### MATERIAL TO PROCESS ###

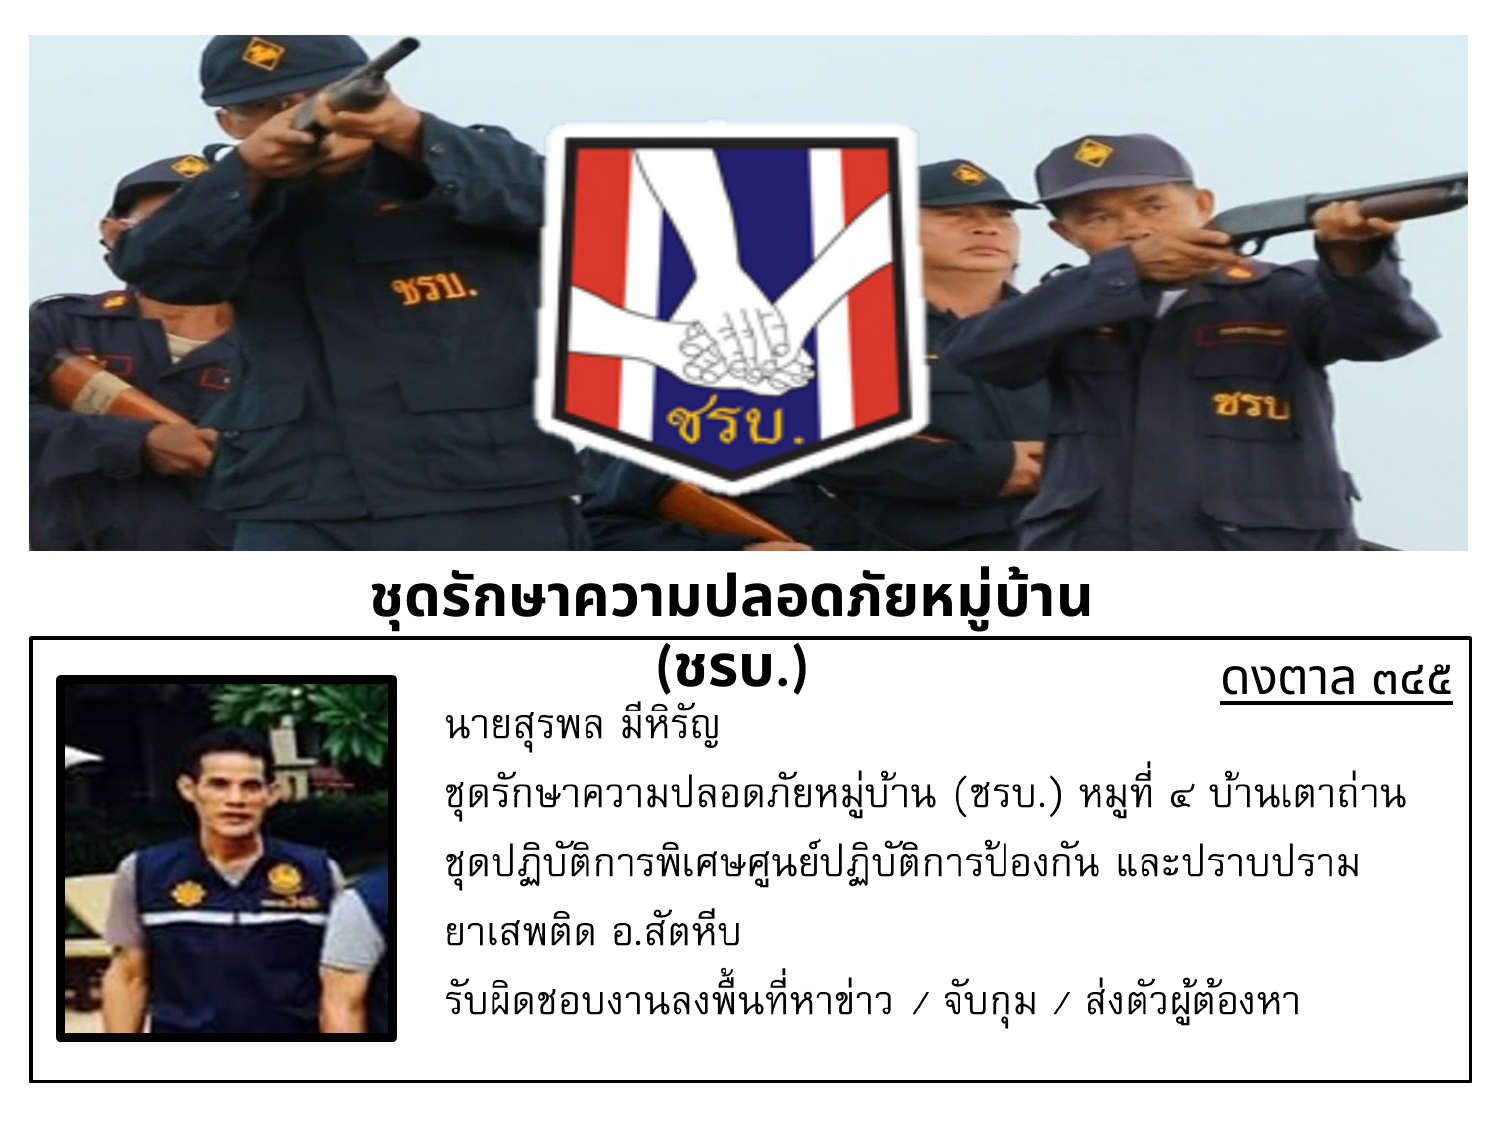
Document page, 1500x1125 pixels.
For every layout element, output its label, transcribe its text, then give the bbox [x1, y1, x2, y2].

picture [29, 35, 1468, 572]
text_box ชุดรักษาความปลอดภัยหมู่บ้าน (ชรบ.) [336, 559, 1128, 635]
picture [29, 636, 1500, 1083]
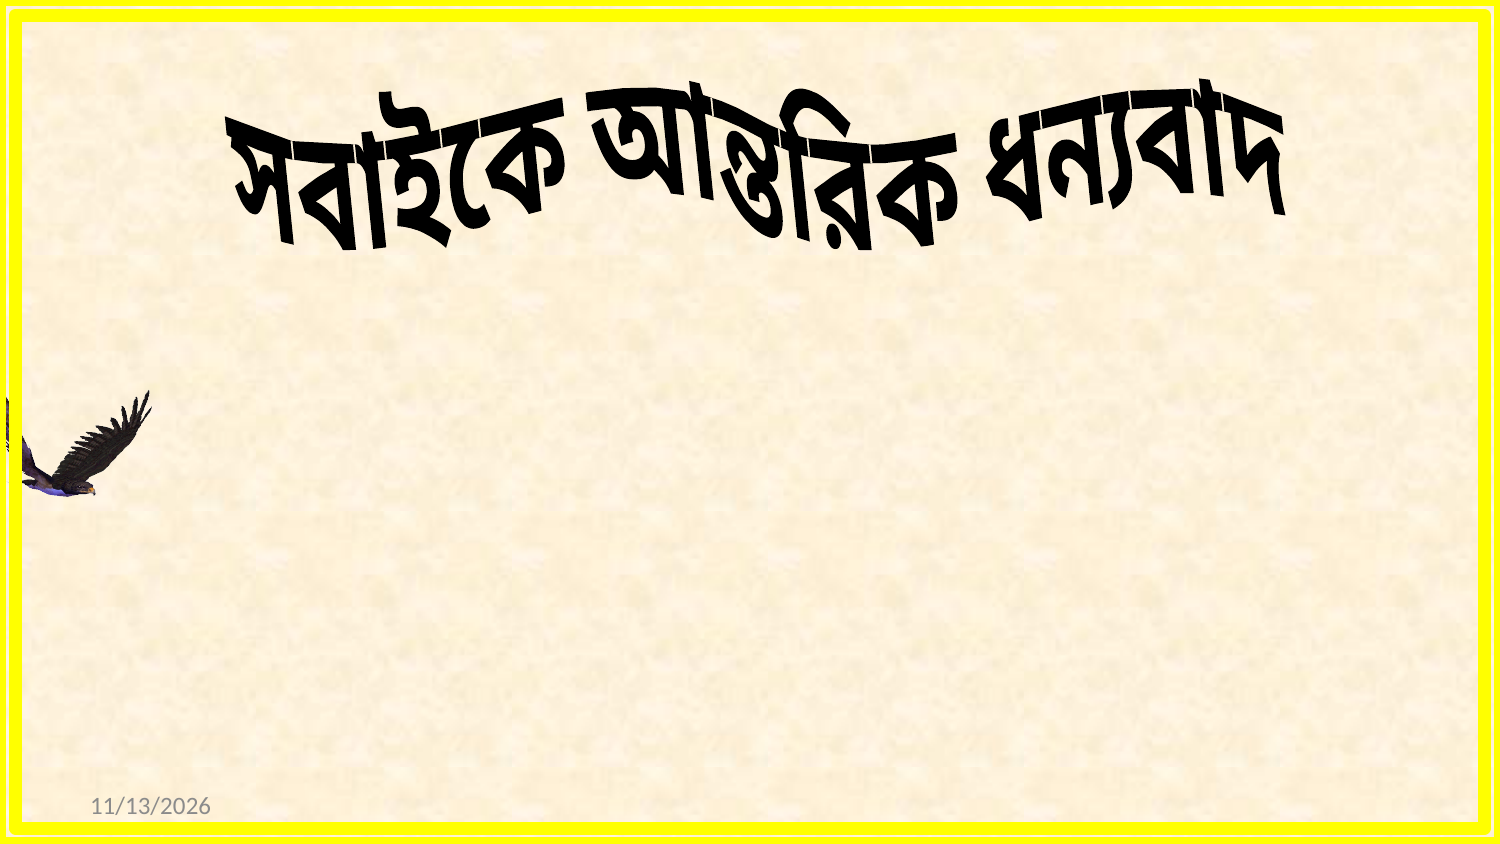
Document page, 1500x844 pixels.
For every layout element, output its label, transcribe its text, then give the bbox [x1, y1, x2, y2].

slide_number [75, 782, 425, 826]
text_box সবাইকে আন্তরিক ধন্যবাদ [222, 89, 567, 253]
text_box [0, 0, 1500, 844]
text_box সবাইকে আন্তরিক ধন্যবাদ [983, 76, 1288, 224]
text_box সবাইকে আন্তরিক ধন্যবাদ [583, 78, 960, 253]
picture [0, 17, 1482, 826]
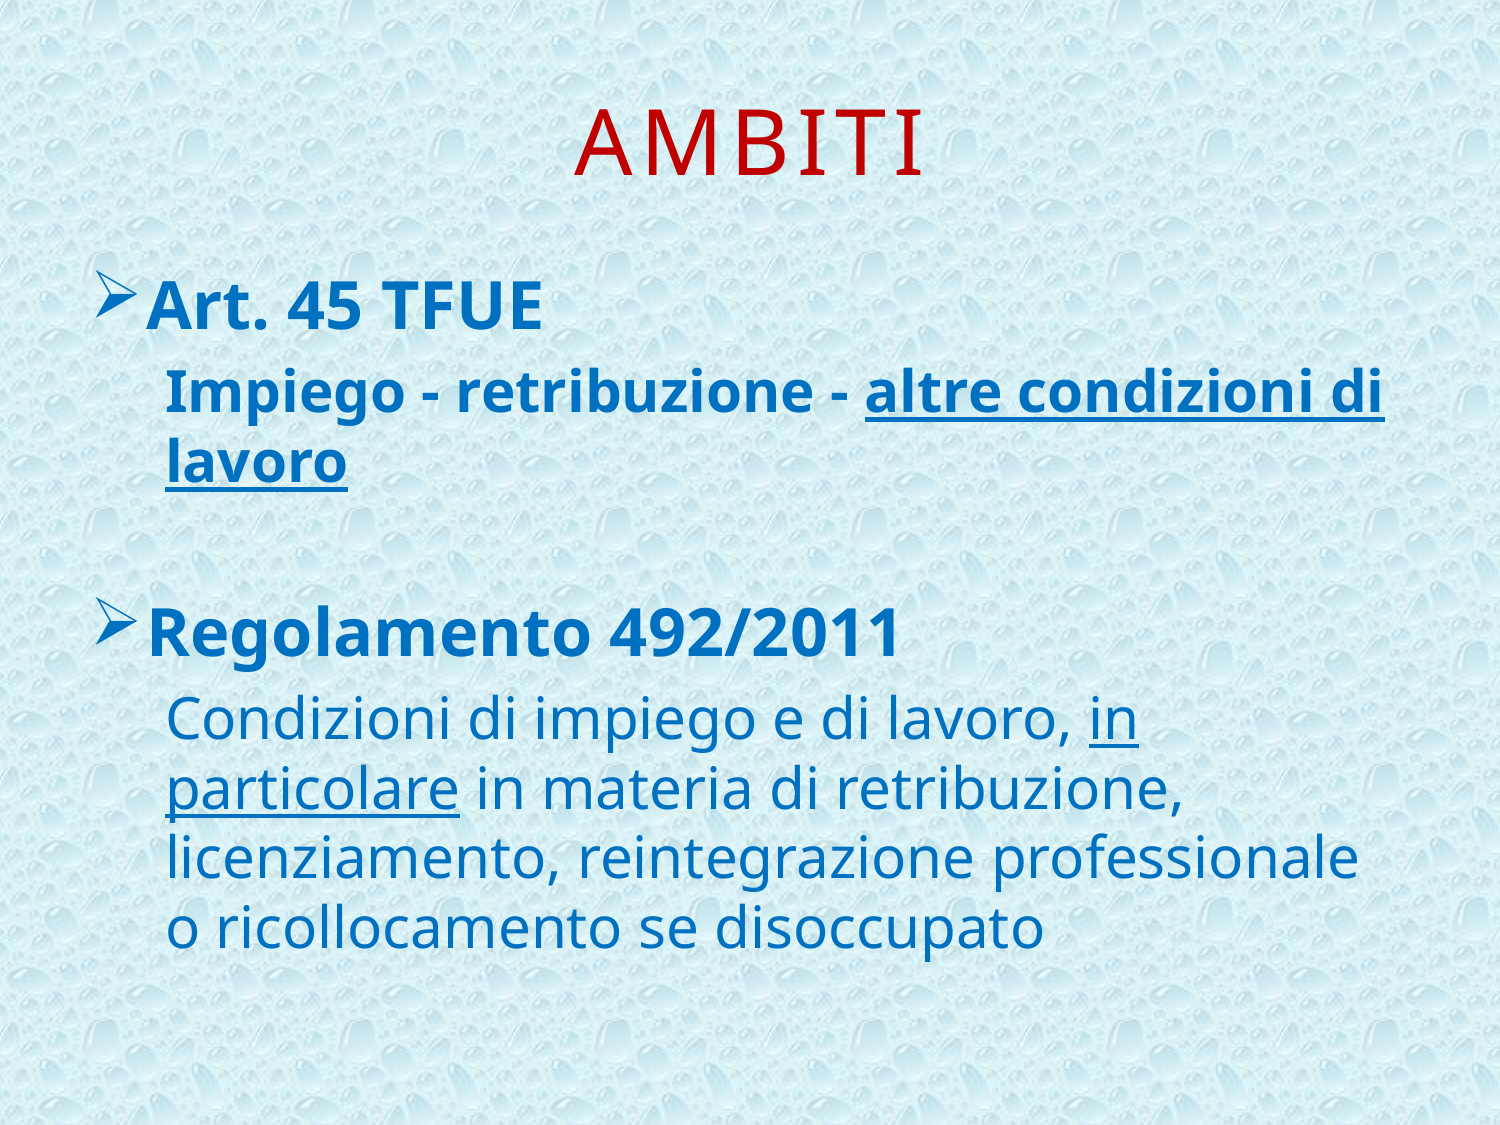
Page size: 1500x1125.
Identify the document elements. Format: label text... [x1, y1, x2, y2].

list Art. 45 TFUE Impiego - retribuzione - altre condizioni di lavoro Regolamento 492/2011 Condizioni di impiego e di lavoro, in particolare in materia di retribuzione, licenziamento, reintegrazione professionale o ricollocamento se disoccupato [75, 255, 1425, 1071]
title Ambiti [75, 45, 1425, 233]
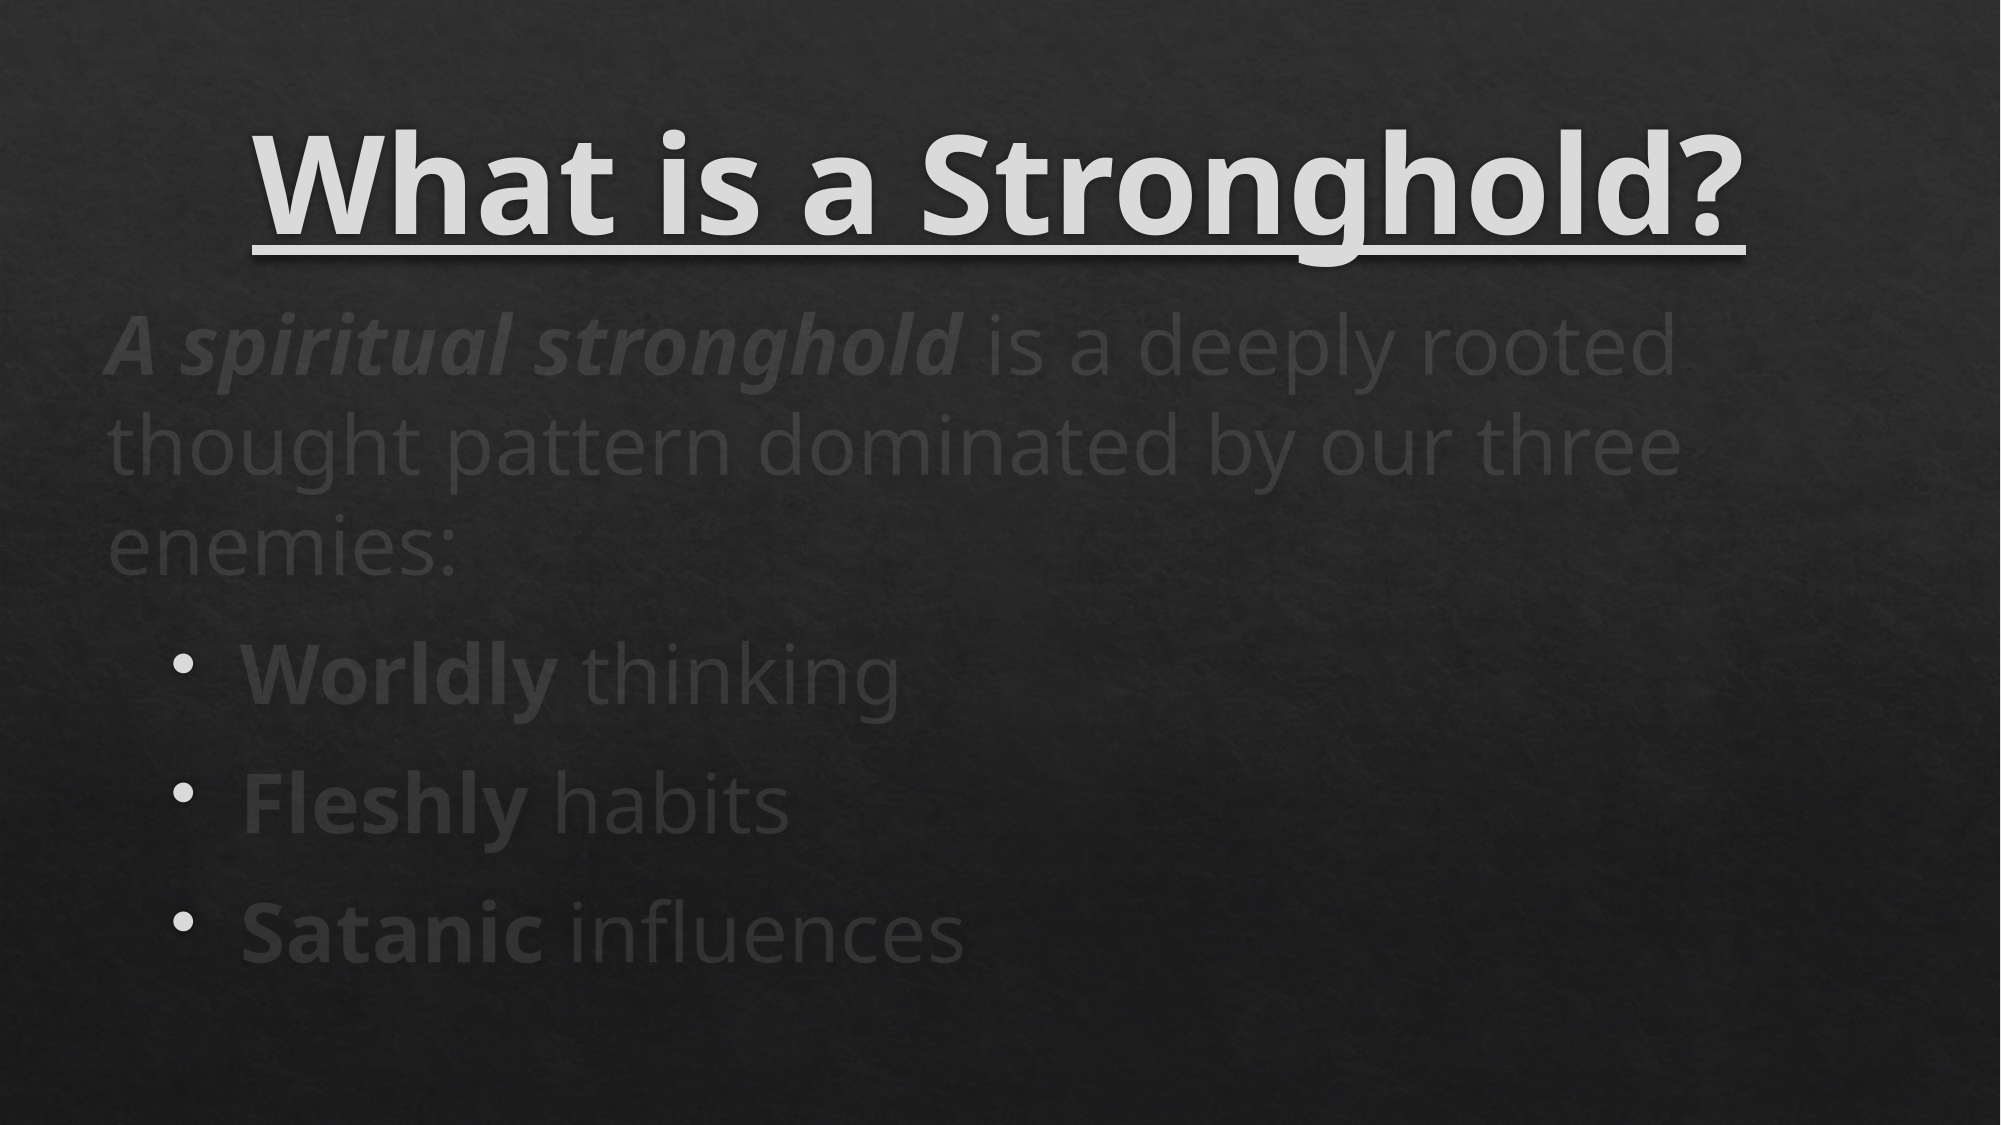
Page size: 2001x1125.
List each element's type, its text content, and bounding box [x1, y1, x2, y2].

title What is a Stronghold? [149, 99, 1849, 260]
list A spiritual stronghold is a deeply rooted thought pattern dominated by our three enemies: Worldly thinking Fleshly habits Satanic influences [84, 284, 1935, 1074]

###

The entries above need to be transcribed word for word, and the pictures stay out.

Document page, 1500x1125 pixels.
For every layout element, output its label, transcribe its text, then give the bbox [x1, y1, x2, y2].

picture [29, 35, 1468, 572]
text_box ชุดรักษาความปลอดภัยหมู่บ้าน (ชรบ.) [336, 559, 1128, 635]
picture [29, 636, 1500, 1083]
Document page, 1500x844 pixels.
For every layout element, output its label, transcribe its text, then give the bbox [x1, y1, x2, y2].

slide_number [75, 782, 425, 826]
text_box সবাইকে আন্তরিক ধন্যবাদ [222, 89, 567, 253]
text_box [0, 0, 1500, 844]
text_box সবাইকে আন্তরিক ধন্যবাদ [983, 76, 1288, 224]
text_box সবাইকে আন্তরিক ধন্যবাদ [583, 78, 960, 253]
picture [0, 17, 1482, 826]
Page size: 1500x1125.
Identify the document elements. Format: label text... [x1, y1, x2, y2].

list Art. 45 TFUE Impiego - retribuzione - altre condizioni di lavoro Regolamento 492/2011 Condizioni di impiego e di lavoro, in particolare in materia di retribuzione, licenziamento, reintegrazione professionale o ricollocamento se disoccupato [75, 255, 1425, 1071]
title Ambiti [75, 45, 1425, 233]
Page size: 2001x1125.
List each element's type, its text content, and bounding box [x1, y1, x2, y2].

title What is a Stronghold? [149, 99, 1849, 260]
list A spiritual stronghold is a deeply rooted thought pattern dominated by our three enemies: Worldly thinking Fleshly habits Satanic influences [84, 284, 1935, 1074]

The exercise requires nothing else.